Training a CNN is a pretty expensive operation, and would be totally infeasible on a data set of this size, we’d overfit horribly. Thankfully we don’t have to go through the trouble, we can just use the weights of a pre-trained network like VGG16, a process called transfer learning. The VGG16 network won the 2014 ImageNet Challenge, and the weights are published online. In general networks like these have two parts, a series of convolutional layers that produce the high-level features, followed by a couple of fully-connected layers that take the convolutional features and make a prediction. We can chop off the top part of the network, keeping of the convolutional base and retraining the fully-connected layers for our prediction task. The outputs of the convolutional base won’t be optimised for our specific task, but the hope is that the features that were useful in the ImageNet Challenge will also be useful in making album predictions.

In this case I replaced the fully-connected component of the net with a super simple one-layer network; 256 hidden units, a little dropout, trained with cross-entropy:

def net(inshape, outshape):

        model = models.Sequential()
        model.add(layers.Dense(256, activation='relu', input_dim=inshape)
        model.add(layers.Dense(outshape, activation='softmax'))


        return model

Using this net doubles our prediction accuracy, we’re now at ~33%! You can see the prediction accuracy by genre pair in the confusion matrix


Looking at this confusion matrix we see some interesting patterns. It looks like soul albums are pretty hard to classify, we only get about 1 in 4 of these right. On the other end of the spectrum, we’re able to get almost 40% of ambient albums right, which isn’t bad at all. We almost never mistake dubstep for soul, ambient for punk, or jazz for metal, which is all both really encouraging and in line with what you’d guess by looking at the data. Given how tough a classification problem this is, I’d say this net is doing a pretty good job.


So to go back to our original question, it seems you can correctly judge an album by its cover about a third of the time.
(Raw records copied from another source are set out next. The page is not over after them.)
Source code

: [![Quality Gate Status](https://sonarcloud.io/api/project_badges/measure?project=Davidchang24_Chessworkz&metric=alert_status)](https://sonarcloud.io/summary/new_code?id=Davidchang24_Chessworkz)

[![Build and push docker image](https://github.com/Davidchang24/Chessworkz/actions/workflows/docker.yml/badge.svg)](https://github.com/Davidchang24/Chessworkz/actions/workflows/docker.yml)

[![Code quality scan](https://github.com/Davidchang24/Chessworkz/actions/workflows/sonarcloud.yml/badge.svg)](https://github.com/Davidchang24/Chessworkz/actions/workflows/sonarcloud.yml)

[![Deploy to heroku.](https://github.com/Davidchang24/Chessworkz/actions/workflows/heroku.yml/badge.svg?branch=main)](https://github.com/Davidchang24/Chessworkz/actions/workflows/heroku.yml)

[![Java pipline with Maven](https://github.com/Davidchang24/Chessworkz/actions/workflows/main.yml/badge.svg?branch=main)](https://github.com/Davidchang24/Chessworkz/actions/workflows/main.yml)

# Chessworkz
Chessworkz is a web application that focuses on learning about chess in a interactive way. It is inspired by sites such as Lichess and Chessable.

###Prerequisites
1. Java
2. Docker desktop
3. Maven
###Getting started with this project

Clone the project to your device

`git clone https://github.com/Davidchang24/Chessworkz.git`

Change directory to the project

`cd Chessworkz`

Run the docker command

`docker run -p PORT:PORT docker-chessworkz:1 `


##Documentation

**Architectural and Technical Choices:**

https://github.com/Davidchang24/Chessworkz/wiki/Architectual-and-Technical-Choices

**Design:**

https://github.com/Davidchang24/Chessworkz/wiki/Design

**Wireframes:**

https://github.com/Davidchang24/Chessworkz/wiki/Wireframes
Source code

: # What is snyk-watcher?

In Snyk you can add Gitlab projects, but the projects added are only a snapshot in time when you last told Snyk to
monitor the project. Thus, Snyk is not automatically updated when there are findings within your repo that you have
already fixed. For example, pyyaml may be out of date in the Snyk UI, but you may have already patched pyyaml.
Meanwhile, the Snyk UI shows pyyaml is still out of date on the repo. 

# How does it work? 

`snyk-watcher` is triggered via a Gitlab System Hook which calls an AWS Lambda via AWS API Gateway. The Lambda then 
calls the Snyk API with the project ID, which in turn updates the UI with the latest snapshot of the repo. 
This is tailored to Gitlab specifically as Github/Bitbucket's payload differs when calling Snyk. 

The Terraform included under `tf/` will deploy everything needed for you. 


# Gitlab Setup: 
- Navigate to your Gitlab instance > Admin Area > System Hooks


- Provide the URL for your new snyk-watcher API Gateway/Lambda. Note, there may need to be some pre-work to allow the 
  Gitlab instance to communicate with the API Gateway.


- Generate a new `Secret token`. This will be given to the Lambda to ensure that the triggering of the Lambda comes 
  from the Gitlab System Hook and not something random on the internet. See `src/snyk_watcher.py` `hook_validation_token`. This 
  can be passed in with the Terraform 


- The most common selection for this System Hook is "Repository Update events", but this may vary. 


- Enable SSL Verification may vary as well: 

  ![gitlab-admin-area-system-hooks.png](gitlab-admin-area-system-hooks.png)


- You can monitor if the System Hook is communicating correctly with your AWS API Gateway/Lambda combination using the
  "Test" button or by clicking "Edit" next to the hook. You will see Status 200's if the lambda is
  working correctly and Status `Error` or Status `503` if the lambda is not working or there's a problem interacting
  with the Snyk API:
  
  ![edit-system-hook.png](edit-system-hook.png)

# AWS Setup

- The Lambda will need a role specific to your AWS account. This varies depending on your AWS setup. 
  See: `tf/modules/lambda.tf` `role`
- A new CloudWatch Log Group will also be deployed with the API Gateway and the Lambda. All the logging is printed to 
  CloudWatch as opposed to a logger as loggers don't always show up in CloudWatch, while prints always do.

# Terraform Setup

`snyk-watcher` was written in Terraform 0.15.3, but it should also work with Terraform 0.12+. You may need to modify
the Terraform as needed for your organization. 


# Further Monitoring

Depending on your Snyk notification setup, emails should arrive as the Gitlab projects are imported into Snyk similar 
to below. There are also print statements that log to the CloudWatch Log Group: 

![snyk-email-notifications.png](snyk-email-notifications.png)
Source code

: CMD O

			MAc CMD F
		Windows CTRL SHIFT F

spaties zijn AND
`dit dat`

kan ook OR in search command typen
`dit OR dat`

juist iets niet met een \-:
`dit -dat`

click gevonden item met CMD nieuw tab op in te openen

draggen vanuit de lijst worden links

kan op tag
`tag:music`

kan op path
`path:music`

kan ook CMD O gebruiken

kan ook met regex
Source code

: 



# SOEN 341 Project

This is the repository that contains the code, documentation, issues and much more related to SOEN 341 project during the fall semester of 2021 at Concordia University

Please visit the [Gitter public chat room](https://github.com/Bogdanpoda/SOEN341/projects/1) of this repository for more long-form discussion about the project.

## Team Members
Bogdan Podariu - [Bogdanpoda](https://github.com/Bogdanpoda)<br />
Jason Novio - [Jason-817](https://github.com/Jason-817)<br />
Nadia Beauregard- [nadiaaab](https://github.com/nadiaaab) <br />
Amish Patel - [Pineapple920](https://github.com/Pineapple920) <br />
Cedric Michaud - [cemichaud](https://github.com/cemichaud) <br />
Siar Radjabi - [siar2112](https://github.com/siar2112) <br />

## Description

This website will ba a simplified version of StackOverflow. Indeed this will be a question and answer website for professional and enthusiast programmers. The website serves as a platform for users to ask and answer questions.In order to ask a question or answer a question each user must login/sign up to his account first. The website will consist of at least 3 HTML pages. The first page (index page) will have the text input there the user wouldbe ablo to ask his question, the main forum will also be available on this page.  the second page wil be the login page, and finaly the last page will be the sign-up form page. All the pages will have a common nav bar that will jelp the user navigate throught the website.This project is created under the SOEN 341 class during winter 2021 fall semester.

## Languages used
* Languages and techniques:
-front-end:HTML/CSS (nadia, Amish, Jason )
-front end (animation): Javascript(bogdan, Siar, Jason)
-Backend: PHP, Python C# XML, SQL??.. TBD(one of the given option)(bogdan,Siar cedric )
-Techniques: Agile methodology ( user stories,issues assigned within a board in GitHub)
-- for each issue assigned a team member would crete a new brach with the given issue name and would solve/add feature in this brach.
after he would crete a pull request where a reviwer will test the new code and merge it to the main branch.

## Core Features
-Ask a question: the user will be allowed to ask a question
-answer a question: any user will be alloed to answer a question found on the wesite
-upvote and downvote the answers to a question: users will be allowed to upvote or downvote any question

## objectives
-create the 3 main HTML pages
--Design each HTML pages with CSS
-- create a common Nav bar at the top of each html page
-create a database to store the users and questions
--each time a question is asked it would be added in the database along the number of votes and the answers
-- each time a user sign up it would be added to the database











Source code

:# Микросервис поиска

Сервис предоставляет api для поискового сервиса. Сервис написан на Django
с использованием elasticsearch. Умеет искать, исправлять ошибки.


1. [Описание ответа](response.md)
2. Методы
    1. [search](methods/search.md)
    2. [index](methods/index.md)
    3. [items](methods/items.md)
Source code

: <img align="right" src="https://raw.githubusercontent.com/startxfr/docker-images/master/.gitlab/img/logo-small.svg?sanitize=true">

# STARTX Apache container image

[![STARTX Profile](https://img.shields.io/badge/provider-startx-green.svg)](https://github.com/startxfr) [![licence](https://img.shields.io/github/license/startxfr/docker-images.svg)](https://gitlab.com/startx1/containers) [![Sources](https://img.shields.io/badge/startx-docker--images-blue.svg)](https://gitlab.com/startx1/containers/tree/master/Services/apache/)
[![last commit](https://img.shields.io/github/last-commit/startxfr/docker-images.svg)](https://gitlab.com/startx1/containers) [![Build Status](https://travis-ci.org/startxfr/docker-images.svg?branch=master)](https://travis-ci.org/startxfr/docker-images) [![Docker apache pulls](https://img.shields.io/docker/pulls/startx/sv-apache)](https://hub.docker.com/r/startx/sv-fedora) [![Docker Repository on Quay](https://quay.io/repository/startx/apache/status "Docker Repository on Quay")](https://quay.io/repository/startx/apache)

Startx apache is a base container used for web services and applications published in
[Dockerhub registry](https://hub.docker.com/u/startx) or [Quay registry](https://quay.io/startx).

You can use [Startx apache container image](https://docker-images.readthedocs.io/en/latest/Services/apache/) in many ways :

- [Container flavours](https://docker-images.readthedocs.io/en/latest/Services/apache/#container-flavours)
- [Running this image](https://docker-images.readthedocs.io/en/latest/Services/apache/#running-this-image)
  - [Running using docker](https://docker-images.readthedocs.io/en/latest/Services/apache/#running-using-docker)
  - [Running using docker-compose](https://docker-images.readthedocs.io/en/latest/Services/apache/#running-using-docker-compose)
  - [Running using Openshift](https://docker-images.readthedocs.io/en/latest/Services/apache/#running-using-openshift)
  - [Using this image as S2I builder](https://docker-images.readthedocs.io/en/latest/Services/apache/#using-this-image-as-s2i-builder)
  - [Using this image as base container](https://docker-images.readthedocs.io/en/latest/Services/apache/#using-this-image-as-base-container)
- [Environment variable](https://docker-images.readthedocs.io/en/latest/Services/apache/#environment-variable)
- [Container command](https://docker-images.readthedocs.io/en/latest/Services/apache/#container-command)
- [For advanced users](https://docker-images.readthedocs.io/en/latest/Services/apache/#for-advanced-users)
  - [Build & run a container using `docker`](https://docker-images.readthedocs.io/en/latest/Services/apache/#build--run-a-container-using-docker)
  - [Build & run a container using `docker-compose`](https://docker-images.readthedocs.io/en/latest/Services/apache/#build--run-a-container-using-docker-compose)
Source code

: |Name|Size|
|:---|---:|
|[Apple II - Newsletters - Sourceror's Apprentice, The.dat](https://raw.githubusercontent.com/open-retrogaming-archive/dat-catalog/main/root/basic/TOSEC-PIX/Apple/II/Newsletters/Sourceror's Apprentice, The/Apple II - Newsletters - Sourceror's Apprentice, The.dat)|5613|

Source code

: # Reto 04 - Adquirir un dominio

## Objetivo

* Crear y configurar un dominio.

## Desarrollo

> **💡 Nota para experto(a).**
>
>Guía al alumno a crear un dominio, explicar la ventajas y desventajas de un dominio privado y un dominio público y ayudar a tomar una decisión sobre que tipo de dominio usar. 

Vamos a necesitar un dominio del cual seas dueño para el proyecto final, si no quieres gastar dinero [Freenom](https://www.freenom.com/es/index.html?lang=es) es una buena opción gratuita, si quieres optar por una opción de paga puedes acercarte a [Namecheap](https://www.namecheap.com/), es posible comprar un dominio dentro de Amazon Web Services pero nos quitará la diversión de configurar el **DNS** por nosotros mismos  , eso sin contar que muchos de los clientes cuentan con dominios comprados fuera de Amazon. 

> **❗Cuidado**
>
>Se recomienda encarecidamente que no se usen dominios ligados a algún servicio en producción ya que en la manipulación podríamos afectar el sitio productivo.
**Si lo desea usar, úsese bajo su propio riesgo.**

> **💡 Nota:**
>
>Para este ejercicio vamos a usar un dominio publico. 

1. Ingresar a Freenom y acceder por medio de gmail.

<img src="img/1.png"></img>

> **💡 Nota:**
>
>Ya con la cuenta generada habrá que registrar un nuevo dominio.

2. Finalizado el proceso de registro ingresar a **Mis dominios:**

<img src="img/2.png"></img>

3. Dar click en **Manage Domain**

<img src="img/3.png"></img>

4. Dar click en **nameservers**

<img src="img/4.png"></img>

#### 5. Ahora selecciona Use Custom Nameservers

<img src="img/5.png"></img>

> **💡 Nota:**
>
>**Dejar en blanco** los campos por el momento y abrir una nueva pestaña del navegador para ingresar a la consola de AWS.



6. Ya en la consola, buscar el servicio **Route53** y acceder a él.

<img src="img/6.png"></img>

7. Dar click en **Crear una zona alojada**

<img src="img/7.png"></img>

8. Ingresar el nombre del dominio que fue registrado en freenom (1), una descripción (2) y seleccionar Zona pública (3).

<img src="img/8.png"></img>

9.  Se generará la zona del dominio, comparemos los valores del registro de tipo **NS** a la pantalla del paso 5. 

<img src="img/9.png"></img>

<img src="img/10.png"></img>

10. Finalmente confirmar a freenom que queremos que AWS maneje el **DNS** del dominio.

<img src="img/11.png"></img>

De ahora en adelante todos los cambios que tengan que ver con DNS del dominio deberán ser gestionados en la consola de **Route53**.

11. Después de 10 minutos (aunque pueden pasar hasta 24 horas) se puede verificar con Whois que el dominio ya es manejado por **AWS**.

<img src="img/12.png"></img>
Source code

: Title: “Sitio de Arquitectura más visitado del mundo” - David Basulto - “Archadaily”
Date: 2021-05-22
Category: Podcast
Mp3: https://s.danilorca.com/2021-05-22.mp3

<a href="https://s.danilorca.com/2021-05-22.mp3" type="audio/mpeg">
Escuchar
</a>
I guessed to begin with that the colour of the cover would be well correlated with genre, and you can make a reasonably good classifier based on that idea. The old-fashioned approach to improving this classifier would have been by engineering more complex features, incrementally increasing the accuracy that way. But we don’t have to limit ourselves to hand-crafted features, we can throw all of the data into a CNN and see what we get out. Unfortunately training an end-to-end neural network would be infeasible for such a small data set - you can’t learn 140,000,000 parameters from 10k examples.1 Thankfully we don’t have to learn all of them, transfer learning to the rescue! Taking a ready-trained CNN and tweaking some of the parameters to tailor it to our task we can get really great performance at very little cost. I wasn’t sure that this approach would work, I thought that the intra-genre variability of image contents/structures would be swamped by inter-genre variability, but I underestimated how good CNN’s are at picking out these features. We could probably improve the performance of this classifier by deepening the fully-connected network, and working a little harder on hyper-parameter searching, but we have to stop somewhere and to be honest I’m pretty happy with how well this net works on what is a non-trivial problem.

  1. It’s a bit mind-boggling, but it seems VGG16 has 138M parameters. Crazy! As to why you can learn this many parameters from 1M examples, this is as good an explanation as I’ve heard.